Research Overview

Self-Supervised Learning: 

Conventional MRI reconstructions may suffer from noise amplification and residual artifacts at high-resolutions and accelerations. Deep learning (DL) has recently emerged as a powerful approach for accelerated MRI. Most current DL algorithms require fully-sampled data for training, but acquisition of fully-sampled dataset is either infeasible or impractical in many scenarios, for instance due to motion, signal decay or long scan times. 

Self-supervised learning via data undersampling (SSDU) enables training of deep learning (DL) MRI reconstruction without fully-sampled/reference data. SSDU splits the acquired k-space indices into two disjoint sets. One of these is used for data consistency in the network, while the other is used to define the loss in k-space. Hence, the network is trained end-to-end using only the acquired measurements, without making any other assumptions about image output or characteristics.

Zero-Shot Learning: 

Recent self-supervised and unsupervised learning approaches enable training without fully-sampled data. However, they still require a database of undersampled measurements, which may not be available in many scenarios, e.g. for scans involving contrast or recently developed pre-clinical acquisitions. Moreover, database-trained models may not generalize well when the unseen measurements differ in terms of sampling pattern, acceleration rate, SNR, image contrast, and anatomy. Such challenges necessitate a new methodology that can enable scan-specific DL MRI reconstruction without any external training datasets.

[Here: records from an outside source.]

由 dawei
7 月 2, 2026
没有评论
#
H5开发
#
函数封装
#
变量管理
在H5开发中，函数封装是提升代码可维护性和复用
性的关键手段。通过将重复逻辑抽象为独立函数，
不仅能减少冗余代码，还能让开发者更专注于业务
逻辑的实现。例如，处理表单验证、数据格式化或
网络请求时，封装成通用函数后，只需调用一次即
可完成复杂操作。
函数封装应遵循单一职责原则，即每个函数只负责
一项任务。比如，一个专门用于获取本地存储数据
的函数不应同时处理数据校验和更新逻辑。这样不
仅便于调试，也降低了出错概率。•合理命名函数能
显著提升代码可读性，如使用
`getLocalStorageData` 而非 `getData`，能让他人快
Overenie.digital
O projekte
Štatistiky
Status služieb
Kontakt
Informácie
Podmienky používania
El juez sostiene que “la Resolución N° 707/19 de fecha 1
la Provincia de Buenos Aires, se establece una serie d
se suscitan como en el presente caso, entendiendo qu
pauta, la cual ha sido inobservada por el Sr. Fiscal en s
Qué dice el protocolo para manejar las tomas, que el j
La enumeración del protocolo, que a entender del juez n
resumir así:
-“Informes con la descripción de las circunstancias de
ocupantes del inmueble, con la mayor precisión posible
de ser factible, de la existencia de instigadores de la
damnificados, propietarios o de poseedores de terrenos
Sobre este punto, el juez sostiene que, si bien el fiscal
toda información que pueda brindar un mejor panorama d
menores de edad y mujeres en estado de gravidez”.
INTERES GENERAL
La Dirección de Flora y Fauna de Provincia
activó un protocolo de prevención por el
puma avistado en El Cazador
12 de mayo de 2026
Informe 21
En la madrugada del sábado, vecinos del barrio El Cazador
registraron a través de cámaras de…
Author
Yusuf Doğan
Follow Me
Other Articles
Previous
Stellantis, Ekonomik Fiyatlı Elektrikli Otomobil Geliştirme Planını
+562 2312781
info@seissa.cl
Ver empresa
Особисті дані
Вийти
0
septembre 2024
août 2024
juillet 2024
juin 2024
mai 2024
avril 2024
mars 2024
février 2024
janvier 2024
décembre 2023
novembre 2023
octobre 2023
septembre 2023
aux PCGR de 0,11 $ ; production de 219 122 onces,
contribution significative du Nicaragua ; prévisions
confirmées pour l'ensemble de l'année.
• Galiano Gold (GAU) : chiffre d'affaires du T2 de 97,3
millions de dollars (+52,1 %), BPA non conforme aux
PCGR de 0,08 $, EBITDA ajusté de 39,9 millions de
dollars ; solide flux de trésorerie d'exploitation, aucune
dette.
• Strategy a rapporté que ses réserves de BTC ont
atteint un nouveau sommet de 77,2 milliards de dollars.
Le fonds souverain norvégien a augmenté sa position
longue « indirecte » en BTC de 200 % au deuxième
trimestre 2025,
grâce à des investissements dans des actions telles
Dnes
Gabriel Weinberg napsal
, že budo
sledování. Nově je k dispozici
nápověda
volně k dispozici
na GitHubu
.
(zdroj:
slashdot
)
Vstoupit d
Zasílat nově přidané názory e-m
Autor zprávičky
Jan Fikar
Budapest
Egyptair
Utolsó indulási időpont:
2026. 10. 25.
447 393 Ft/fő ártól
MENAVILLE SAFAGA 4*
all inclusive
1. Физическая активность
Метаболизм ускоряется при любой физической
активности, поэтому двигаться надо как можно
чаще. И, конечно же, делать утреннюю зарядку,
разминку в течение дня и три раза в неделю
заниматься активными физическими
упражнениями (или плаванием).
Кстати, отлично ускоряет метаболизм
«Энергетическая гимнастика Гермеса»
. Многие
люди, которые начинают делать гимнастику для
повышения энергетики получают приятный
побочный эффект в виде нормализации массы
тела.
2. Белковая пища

We propose a zero-shot self-supervised learning approach to perform scan-specific physics-guided MRI reconstruction to tackle these issues. The proposed approach splits available k-space measurements for each scan into three disjoint sets. Two of these sets are used to enforce data consistency and define loss during training, while the last set is used to establish an early stopping criterion. In the presence of models pretrained on a database with different image characteristics, we show that the proposed approach can be combined with transfer learning to further improve reconstruction quality.

Improved Simultaneous Multislice Imaging: 

Simultaneous multislice (SMS) or multiband (MB) imaging is an acceleration technique for acquiring multiple slices simultaneously, where the only SNR reduction compared with single-slice imaging is due to coil geometry. This allows faster coverage, which is critical in many applications, such as neuroimaging or cardiac imaging. For instance, it leads to fewer breath-holds and/or scan times in the latter, substantially reducing patient discomfort. However, conventional SMS reconstruction methods either suffer from noise amplification or present leakage artifacts.



We propose ReadOut Concatenated k-space SPIRiT (ROCK-SPIRiT) as an alternative SMS reconstruction method. ROCK-SPIRiT performs readout concatenation in image-domain to encode SMS acceleration in the frequency encode direction of the extended field-of-view space, which facilitates leakage blocking. Subsequently self-consistency interpolation operators are used in this extended field-of-view space for reconstruction, while allowing for additional regularization. Our results show substantial improvement over conventional SMS reconstruction methods in cardiac MRI.